Parties’ fortunes rise and fall with tides in public opinion. Mr. Trump’s fortunes rise and fall with the decisions of various courts, sometimes in baffling ways that leave him stronger when his legal position is weaker. House Republicans took 15 ballots to settle on Kevin McCarthy of California as the Speaker, and, only a week ago, he was being celebrated in Washington as something of a legislative magus for his work in helping to resolve the debt-ceiling crisis – the very achievement that is putting his speakership in peril while Republican rebels call him a traitor to their cause.

But seldom do the ripples in politicians’ fortunes converge the way they have this week in American politics.

The Republicans still have about an even chance of taking the White House next year and a slightly better chance of seizing the Senate from the Democrats – unless Mr. Trump is denied the nomination and decides to seek another term (and vengeance) by running as a third-party candidate.
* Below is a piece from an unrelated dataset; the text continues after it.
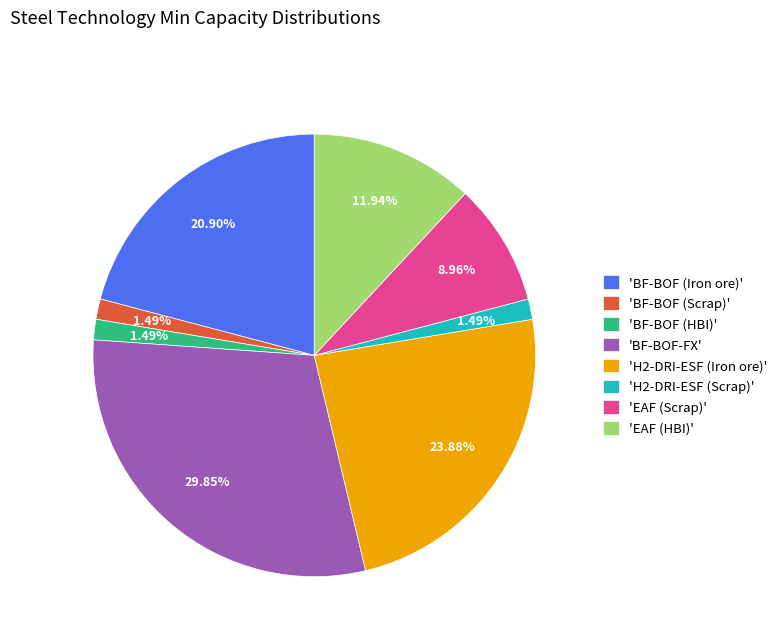

Between 'BF-BOF (Iron ore)' and 'H2-DRI-ESF (Iron ore)', which is larger?

'H2-DRI-ESF (Iron ore)'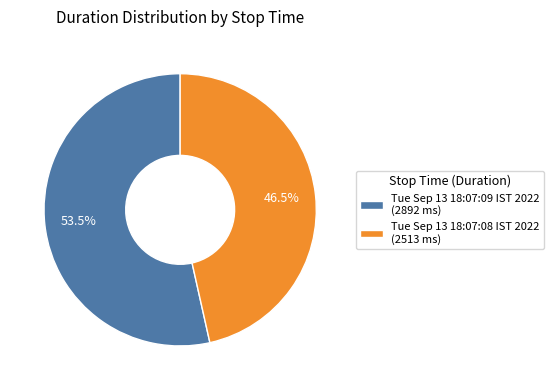

Does any single category account for the majority?

Yes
But the fissures that became evident this week should worry Republicans, and they underline the need for the party to decide, eight years after Mr. Trump’s 2015 emergence as a serious political force, its direction, its priorities, its profile and its character.

Crowded Republican field could boost Trump’s chances of winning presidential nomination

“Usually it is easier for the party out of power like the Republicans to achieve some measure of unity and put forward to the public a cohesive face and agenda,” said Matthew Dallek, a George Washington University historian. “That’s because it has less responsibility for governing. But this chaos and the acid flowing through the party is in part Trump-driven and in part driven by legitimate ideological and stylistic rifts.”
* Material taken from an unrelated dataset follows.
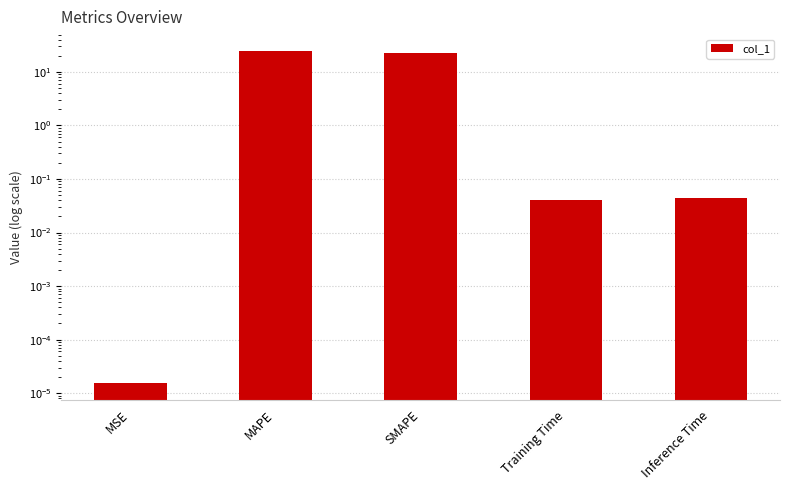

Reading left to right, extract all data points from this chart.

0.0	24.9	22.1	0.0	0.0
For three consecutive days, Mr. Trump was pummeled inside his own party – body blows that reflected the very ideological and stylistic rifts that have divided the Republicans.

It was a prominent Republican governor, Chris Sununu of New Hampshire, the site of the first primary of the 2024 political season, who said in a Washington Post op-ed Monday that “our party is on a collision course toward electoral irrelevance without significant corrective action.”
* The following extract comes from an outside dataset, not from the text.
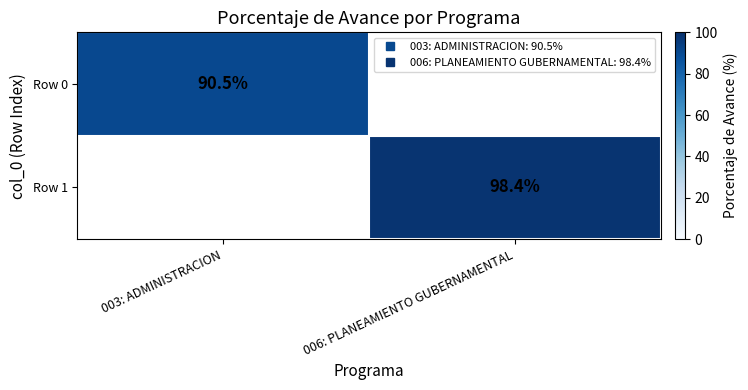

At which category does the chart reach its minimum across all series?

003: ADMINISTRACION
In case no one got the point, he followed that up with an unmistakable reference to Mr. Trump in the next sentence, saying, “The stakes are too high for a crowded field to hand the nomination to a candidate who earns just 35 per cent of the vote, and I will help ensure this does not happen.”

The next day, former governor Chris Christie of New Jersey, who once wanted to be Mr. Trump’s vice-president and then hoped to be his attorney-general, chimed in by describing the former president as “a lonely, self-consumed, self-serving mirror hog” who is “not a leader.”

And on Wednesday, former vice-president Mike Pence, whose criticism of Mr. Trump has been muted heretofore – and has spoken with deliberate caution about Mr. Trump’s pressure on him to overturn the 2020 election – changed both tune and timbre, saying that Mr. Trump “demanded I choose between him and our Constitution. Now voters will be faced with the same choice.”

Mr. Pence said: “Anyone who puts themselves over the Constitution should never be president of the United States, and anyone who asks someone else to put them over the Constitution should never be president of the United States again.”

That is tough rhetoric about the man with the toughest rhetoric in presidential history.

Caveat: The combined support for Mr. Christie and Mr. Pence in Iowa, site of the first caucuses of the campaign, is 6 percentage points – far less than the 39 points registered by Mr. Trump in the National Research poll taken between Monday and Wednesday.

The model for Mr. Christie and Mr. Pence – as for the seven other prominent GOP candidates hoping to topple Mr. Trump – is to emerge as a strong challenger to him in Iowa or New Hampshire. Once wounded, Mr. Trump can be felled. But if he survives those two early tests and moves, after March 15, 2024, into a series of states with “winner-take-all” primary rules, he could coast to the nomination. The party’s divisions may persist, but so could Mr. Trump.